TASK DIRECTIONS
Leaving the pictures aside, restate all of the data exactly.

INPUT DATA
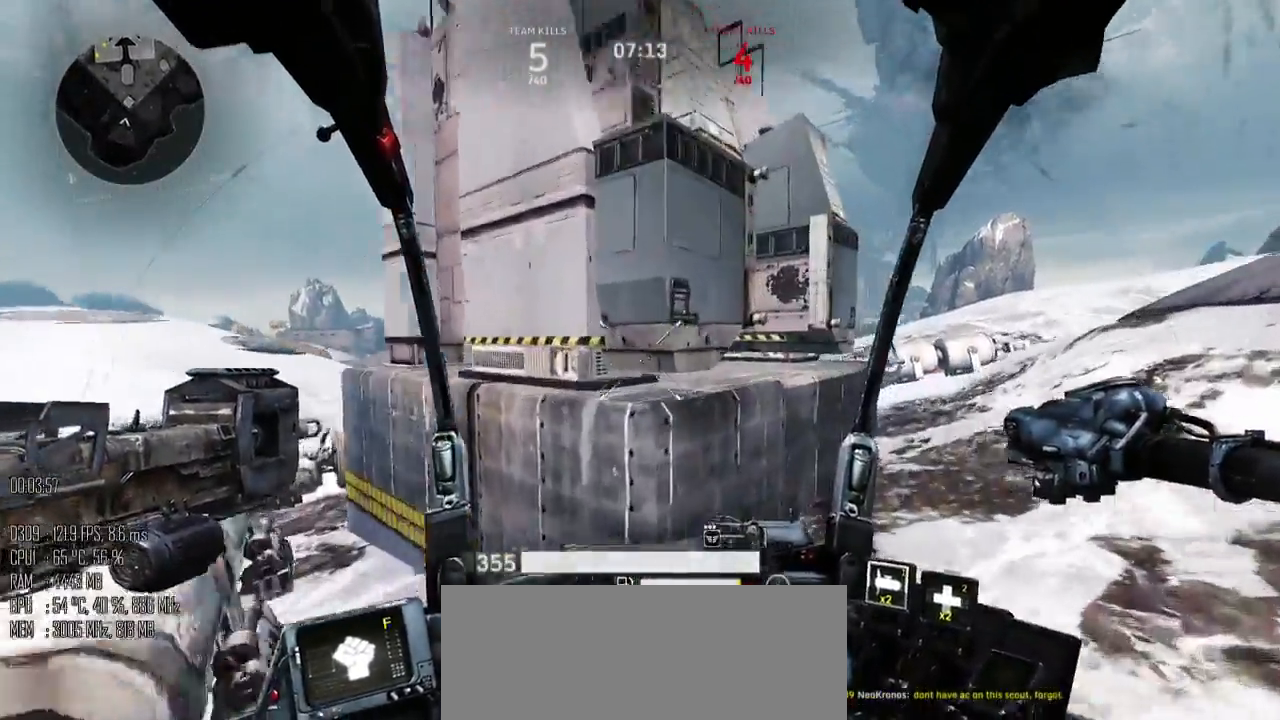
{"keys": [], "mouse": [], "events": [[50, "w", "up"]]}
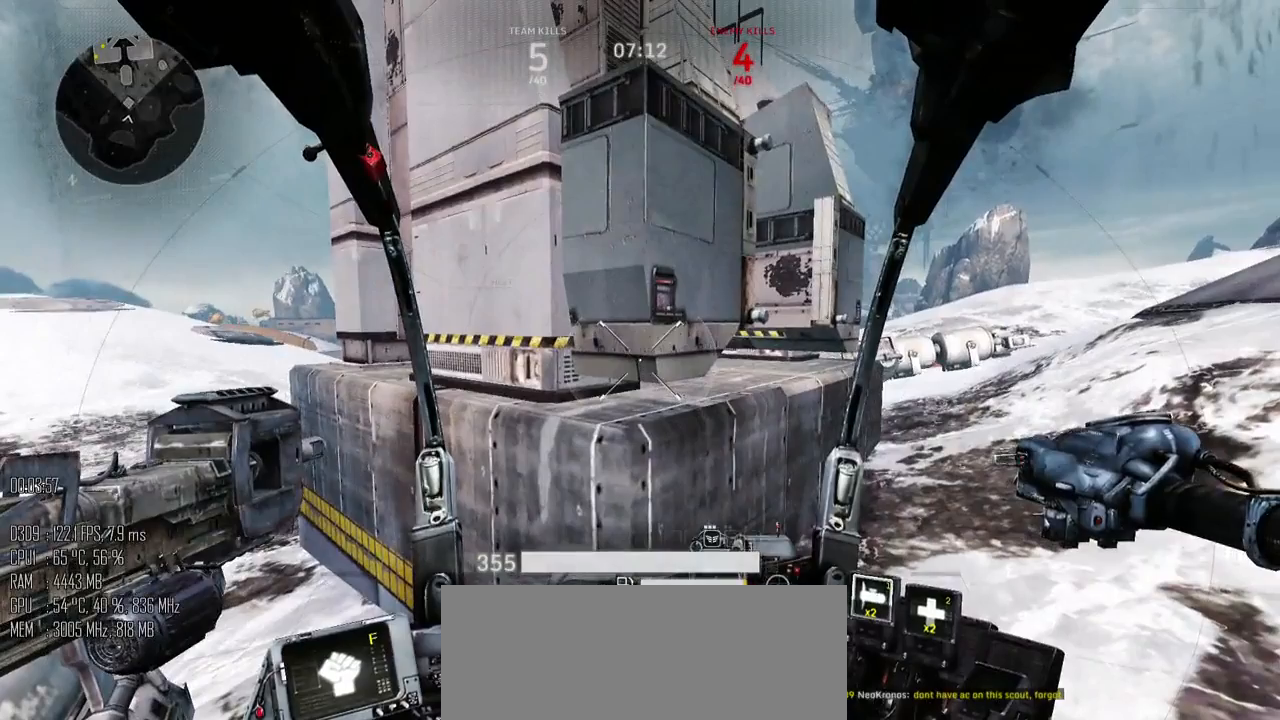
{"keys": [], "mouse": [], "events": []}
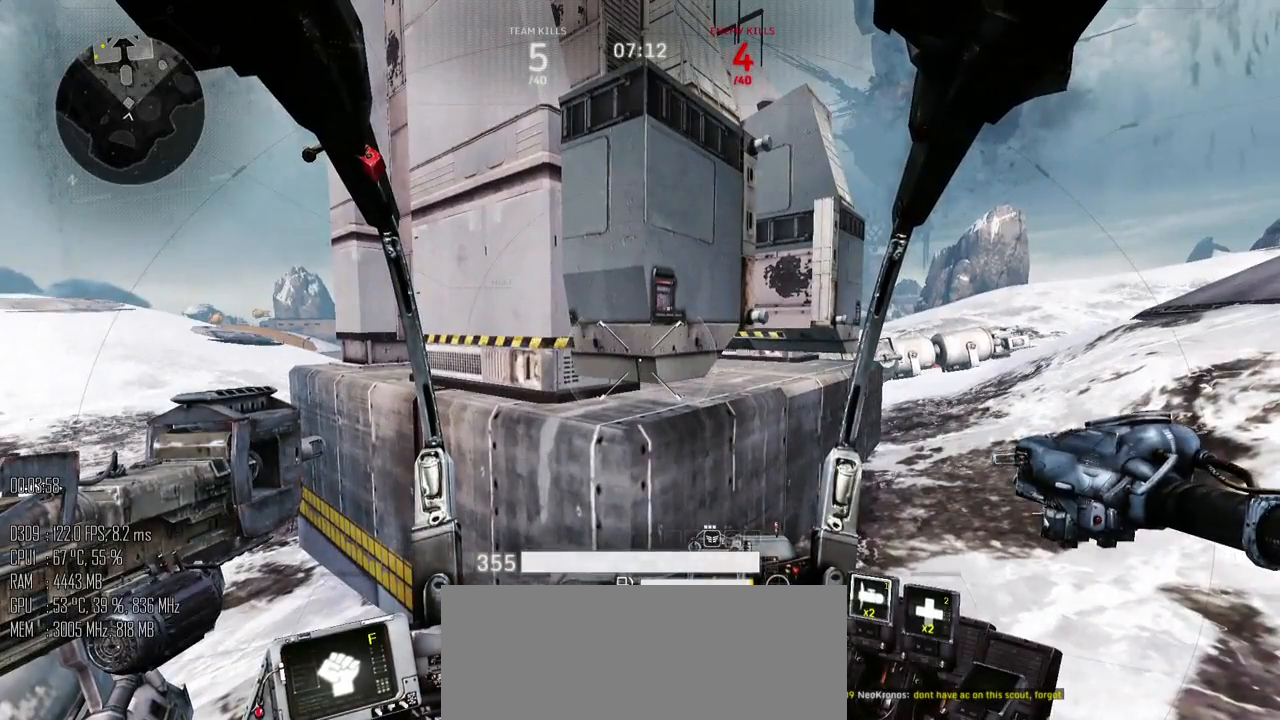
{"keys": [], "mouse": [], "events": []}
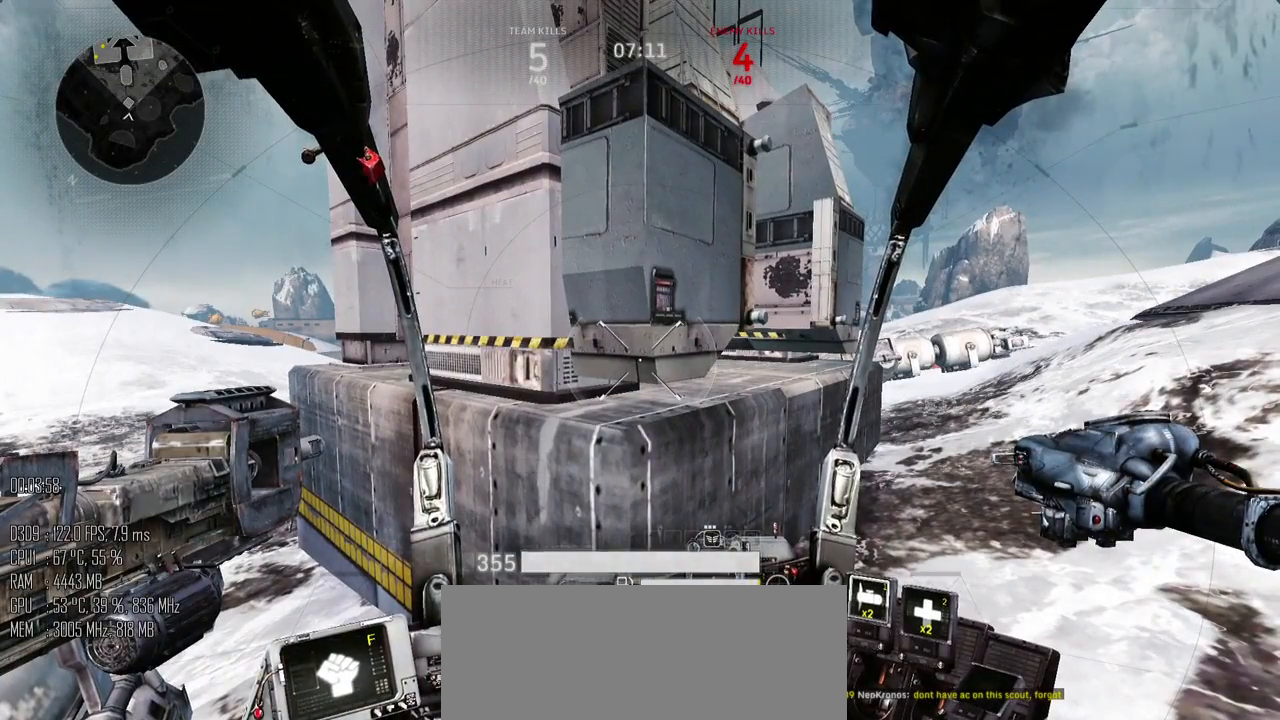
{"keys": [], "mouse": [], "events": []}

EXPECTED OUTPUT
{"keys": [], "mouse": [], "events": [[50, "w", "up"]]}
{"keys": [], "mouse": [], "events": []}
{"keys": [], "mouse": [], "events": []}
{"keys": [], "mouse": [], "events": []}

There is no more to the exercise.